Hungria suspende imposto sobre a internet
31 de outubro de 2014Sob a pressão de protestos, o primeiro-ministro húngaro, Viktor Orbán, anunciou que vai suspender os seus planos de taxação do uso da internet no país. "Quando o povo não somente desaprova algo, mas também o considera irracional, então não há razões para fazê-lo", afirmou o chefe de governo, em entrevista de rádio nesta sexta-feira (31/10). Mas ele disse que pretende lançar uma nova iniciativa no próximo ano.
Os planos do governo em Budapeste previam um imposto de 150 forintes (cerca de R$ 1,50) por gigabyte de dados transmitidos. Para pessoas físicas, o limite máximo mensal desse imposto deveria girar em torno dos R$ 7,00.
A decisão de Orban sucede a uma série de grandes protestos na Hungria. No último domingo e nesta terça-feira, dezenas de milhares de pessoas tomaram as ruas de Budapeste para protestar contra o projeto do governo. Segundo os manifestantes, a planejada taxação do tráfego de dados na internet restringe os direitos e as liberdades democráticas. Críticas semelhantes também vieram da União Europeia (UE).
Críticas europeias
A Comissão Europeia classificou os planos do governo húngaro de "uma ideia terrível". Segundo a comissária europeia para Assuntos Digitais, Neelie Kroes, a proposta seria mais um passo preocupante do governo húngaro.
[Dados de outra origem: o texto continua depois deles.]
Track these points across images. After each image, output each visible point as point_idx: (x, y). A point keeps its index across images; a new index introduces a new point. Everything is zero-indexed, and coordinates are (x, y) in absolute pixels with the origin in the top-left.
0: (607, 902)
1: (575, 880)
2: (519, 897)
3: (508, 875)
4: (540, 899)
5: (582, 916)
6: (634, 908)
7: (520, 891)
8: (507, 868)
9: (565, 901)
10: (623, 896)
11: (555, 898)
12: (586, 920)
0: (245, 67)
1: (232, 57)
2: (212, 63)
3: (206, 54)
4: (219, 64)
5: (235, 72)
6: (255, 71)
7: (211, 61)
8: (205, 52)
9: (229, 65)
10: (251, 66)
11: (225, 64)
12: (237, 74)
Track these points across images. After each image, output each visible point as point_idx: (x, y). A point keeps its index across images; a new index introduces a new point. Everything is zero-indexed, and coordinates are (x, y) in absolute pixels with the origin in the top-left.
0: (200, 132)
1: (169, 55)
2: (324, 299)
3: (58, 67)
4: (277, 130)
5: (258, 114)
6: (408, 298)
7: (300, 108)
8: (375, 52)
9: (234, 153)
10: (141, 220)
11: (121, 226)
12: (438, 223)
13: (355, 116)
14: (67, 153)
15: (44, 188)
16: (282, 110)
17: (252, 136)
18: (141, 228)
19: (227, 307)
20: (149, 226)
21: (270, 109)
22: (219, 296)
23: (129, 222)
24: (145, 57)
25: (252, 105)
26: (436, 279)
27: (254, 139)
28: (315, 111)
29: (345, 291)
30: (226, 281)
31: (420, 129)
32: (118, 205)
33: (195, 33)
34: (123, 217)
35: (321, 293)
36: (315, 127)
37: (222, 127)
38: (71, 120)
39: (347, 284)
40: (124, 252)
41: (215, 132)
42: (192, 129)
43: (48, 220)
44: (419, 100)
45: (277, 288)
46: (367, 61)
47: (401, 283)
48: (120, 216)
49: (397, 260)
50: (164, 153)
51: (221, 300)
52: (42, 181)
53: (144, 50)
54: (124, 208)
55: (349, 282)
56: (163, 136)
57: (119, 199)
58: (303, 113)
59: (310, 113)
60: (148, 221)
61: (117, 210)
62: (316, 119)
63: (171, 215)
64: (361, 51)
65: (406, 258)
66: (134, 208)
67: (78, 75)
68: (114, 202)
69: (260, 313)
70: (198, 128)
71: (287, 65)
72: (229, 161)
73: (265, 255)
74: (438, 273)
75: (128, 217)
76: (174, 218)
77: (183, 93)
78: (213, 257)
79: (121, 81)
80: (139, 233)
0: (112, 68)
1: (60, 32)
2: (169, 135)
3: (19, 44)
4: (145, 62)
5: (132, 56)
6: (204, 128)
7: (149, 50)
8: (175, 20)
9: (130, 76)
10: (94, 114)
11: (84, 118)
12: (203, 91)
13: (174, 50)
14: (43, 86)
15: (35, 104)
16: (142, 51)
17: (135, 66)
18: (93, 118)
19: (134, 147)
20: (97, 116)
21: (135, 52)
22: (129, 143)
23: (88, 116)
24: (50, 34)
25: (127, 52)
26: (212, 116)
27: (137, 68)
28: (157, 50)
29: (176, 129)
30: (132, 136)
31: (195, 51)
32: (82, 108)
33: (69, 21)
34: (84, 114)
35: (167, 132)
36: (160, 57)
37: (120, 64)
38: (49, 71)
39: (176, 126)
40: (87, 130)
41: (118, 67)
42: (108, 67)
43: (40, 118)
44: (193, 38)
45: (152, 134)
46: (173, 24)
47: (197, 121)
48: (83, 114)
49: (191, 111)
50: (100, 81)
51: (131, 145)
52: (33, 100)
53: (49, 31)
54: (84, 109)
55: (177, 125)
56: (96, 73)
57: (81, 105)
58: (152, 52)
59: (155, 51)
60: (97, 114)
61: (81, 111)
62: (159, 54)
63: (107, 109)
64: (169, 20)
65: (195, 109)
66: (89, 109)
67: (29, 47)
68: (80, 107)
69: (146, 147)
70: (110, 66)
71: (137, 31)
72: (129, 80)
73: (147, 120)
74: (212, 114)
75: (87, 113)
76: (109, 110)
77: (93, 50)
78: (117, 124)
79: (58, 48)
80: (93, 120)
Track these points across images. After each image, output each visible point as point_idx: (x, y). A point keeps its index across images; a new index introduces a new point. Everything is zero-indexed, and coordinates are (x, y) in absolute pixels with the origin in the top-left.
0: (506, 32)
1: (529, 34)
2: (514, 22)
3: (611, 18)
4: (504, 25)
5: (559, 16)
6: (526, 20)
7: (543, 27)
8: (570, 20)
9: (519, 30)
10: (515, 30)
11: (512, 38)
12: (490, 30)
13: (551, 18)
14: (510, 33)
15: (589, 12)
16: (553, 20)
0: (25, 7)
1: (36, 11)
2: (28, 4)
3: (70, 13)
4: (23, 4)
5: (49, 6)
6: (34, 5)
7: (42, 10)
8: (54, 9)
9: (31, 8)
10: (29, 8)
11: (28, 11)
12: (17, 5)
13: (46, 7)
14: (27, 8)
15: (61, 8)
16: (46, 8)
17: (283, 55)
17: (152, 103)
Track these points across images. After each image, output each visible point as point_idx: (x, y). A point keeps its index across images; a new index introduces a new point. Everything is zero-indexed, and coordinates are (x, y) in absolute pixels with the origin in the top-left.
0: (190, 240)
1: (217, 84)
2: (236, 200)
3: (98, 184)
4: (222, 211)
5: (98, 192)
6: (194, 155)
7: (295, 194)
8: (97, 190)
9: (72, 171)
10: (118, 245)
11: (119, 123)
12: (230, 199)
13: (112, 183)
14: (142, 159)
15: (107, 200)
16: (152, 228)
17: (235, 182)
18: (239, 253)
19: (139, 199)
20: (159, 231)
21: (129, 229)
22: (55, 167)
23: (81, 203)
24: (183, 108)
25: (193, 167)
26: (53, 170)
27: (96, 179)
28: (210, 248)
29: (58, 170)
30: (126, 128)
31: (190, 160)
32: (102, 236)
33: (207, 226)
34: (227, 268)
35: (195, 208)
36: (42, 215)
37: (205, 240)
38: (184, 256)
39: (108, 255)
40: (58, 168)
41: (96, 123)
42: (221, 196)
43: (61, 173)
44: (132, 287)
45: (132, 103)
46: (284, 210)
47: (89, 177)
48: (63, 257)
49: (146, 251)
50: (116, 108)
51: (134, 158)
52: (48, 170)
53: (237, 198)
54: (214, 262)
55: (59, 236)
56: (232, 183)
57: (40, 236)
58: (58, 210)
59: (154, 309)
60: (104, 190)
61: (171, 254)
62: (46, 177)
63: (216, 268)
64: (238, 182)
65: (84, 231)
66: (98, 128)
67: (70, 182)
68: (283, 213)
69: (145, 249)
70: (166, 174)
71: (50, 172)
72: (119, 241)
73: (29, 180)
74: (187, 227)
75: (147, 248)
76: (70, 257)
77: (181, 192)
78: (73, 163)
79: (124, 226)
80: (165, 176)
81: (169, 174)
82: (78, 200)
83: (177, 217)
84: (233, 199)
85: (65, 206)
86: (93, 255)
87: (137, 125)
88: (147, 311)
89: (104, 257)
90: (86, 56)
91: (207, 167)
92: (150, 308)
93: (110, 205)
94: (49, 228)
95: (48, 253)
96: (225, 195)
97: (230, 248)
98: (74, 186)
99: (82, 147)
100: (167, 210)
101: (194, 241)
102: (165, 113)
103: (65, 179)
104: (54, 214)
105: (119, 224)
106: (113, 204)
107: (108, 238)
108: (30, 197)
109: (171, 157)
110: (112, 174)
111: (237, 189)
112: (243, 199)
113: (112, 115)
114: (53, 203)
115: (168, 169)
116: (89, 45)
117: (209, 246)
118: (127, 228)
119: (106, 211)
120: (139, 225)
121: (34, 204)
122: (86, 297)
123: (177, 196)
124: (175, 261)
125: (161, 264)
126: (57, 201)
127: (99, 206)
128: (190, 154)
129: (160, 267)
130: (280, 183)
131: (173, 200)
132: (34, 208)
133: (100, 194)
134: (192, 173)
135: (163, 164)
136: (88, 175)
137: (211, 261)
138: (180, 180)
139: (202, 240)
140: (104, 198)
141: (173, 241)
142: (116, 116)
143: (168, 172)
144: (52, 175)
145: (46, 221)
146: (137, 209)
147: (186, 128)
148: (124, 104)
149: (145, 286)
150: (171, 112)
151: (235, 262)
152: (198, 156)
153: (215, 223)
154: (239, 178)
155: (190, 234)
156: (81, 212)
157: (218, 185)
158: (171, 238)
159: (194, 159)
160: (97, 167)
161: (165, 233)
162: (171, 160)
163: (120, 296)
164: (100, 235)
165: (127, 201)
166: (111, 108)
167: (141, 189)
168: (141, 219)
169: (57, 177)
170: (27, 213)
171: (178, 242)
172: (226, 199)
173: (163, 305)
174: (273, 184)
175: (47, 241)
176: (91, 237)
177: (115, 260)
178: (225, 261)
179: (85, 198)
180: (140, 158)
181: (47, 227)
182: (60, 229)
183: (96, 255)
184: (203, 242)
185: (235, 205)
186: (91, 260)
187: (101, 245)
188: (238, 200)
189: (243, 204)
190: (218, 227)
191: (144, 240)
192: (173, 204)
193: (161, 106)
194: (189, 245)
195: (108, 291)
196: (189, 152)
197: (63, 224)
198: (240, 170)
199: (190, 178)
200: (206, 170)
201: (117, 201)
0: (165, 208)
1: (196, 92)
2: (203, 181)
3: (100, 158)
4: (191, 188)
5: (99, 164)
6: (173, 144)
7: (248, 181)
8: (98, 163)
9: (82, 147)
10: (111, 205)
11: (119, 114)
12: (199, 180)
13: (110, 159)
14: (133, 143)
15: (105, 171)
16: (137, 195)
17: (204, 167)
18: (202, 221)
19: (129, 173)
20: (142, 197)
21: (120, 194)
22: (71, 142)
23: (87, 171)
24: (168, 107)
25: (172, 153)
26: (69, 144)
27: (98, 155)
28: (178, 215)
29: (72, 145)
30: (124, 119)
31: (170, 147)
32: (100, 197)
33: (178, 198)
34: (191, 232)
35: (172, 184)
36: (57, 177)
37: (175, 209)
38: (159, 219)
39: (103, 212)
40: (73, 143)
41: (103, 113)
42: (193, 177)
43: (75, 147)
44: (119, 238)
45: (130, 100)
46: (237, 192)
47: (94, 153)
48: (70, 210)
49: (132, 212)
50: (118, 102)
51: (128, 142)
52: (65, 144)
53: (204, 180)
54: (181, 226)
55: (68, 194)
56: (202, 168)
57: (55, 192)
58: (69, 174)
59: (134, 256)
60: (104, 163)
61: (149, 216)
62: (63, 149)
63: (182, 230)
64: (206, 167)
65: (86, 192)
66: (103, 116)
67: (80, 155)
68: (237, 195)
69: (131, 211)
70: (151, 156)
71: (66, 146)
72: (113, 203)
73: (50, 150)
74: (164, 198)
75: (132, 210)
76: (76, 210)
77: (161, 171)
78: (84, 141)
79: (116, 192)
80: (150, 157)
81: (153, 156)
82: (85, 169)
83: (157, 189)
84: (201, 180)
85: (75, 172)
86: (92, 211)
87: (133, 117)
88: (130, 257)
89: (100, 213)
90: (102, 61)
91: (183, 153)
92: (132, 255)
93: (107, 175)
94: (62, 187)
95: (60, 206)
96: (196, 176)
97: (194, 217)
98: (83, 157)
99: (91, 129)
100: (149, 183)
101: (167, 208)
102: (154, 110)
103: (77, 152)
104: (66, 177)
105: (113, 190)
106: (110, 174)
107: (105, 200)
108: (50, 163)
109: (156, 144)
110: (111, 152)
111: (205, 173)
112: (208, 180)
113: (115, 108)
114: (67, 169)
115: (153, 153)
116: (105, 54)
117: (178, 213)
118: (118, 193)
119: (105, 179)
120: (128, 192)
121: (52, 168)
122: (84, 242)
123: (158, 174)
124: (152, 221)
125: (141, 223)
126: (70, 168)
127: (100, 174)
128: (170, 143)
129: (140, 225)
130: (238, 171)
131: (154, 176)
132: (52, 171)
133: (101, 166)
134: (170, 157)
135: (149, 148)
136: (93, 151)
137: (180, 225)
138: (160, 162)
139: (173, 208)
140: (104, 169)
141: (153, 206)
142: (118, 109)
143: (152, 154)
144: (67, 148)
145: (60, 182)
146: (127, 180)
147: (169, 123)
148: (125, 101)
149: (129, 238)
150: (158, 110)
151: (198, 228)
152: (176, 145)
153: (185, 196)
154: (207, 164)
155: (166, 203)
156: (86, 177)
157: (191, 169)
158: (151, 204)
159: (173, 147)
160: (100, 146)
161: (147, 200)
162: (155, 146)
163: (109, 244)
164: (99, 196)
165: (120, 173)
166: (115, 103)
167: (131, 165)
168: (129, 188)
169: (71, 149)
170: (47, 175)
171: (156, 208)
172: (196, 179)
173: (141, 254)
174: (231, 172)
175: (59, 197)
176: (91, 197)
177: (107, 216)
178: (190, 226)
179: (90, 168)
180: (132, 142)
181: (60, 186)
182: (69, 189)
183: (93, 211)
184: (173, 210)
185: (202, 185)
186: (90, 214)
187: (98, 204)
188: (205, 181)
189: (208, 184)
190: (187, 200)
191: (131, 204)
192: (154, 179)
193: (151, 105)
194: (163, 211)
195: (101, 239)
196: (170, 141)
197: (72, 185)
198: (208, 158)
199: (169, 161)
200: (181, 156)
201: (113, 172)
Preocupante porque o Orbán tem tomado, repetidamente, decisões que afetam a liberdade de imprensa na Hungria.
O imposto sobre o tráfego de dados proposto por Orbán é algo único no mundo. Mas, já no final de 2010, entrou em vigor na Hungria uma lei da mídia que chamou a atenção de toda a Europa. A lei previa, entre outros, que os jornalistas se comprometessem a "informar de forma equilibrada e a fortalecer a identidade nacional". Para garantir que isso acontecesse, foi criado um órgão regulador da mídia, que poderia impor pesadas multas no caso de infração.
Quem não cumprisse as vagas determinações do governo – cuja escolha de palavras pode ser interpretada de forma arbitrária – poderia contar com pesadas multas. Isso afetaria jornais e revistas, emissoras, blogueiros e portais de internet. Falava-se de uma "homogeneização", de uma "autocensura da mídia" ordenada pelo governo. A UE protestou veemente contra esse projeto – e ameaçou com consequências. Orbán finalmente cedeu e abrandou a lei, acalmando assim, ao menos temporariamente, os ânimos na Comissão Europeia.
História continua
O tema saiu das manchetes por um tempo. Então, em novembro de 2013, o Parlamento em Budapeste aprovou uma dura multa para a divulgação de áudios e vídeos supostamente difamatórios. Para os órgãos reguladores da mídia, há uma ampla margem para a interpretação do conceito "difamatório". Isso torna praticamente impossível, por exemplo, a realização de vídeos com conteúdo crítico ao governo.
Em junho de 2014 surgiu então um novo caso: o editor-chefe de um portal independente de notícias foi demitido após uma série de artigos críticos ao governo. Além disso, foram introduzidos aumentos de impostos drásticos sobre as receitas de publicidade. Isso significa o fim das publicações pequenas e independentes, dizem os críticos, explicando que esses meios de comunicação vivem das receitas de publicidade.
Imposto até sobre higiene
A finalidade do planejado imposto sobre a internet seria aliviar, supostamente, os cofres do Tesouro húngaro. O país está muito endividado. Assim, na Hungria, tudo é tributado: do envio de mensagens de texto, passando pelo café e espumante até artigos de higiene pessoal. Além do mais elevado Imposto sobre Valor Agregado da Europa (27%), há também um imposto sobre as telecomunicações e sobre as transações bancárias.
Embora o planejado imposto mensal máximo de cerca de R$ 7,00 sobre a internet não parecesse algo dramático, ele representava mais um taxa para o contribuinte húngaro, cada vez mais sobrecarregado. As empresas também deveriam ser afetadas. E, certamente, iriam transferir os novos custos para os usuários.
Mas, mais do que o novo imposto, o que provocou a ira de muitos húngaros foi o ataque à internet que ele representava. Dezenas de milhares de pessoas tomaram as ruas de Budapeste para pedir a retirada dos planos do governo. E Orbán acabou cedendo, a princípio.
Já há muito tempo, a organização Repórteres sem Fronteiras (RSF) vem constatando uma tendência de queda da liberdade de expressão na Hungria. No Índice da Liberdade de Imprensa divulgado pela RSF no início deste ano, a Hungria caiu sete pontos e ocupa agora a 64ª posição entre 180 países listados.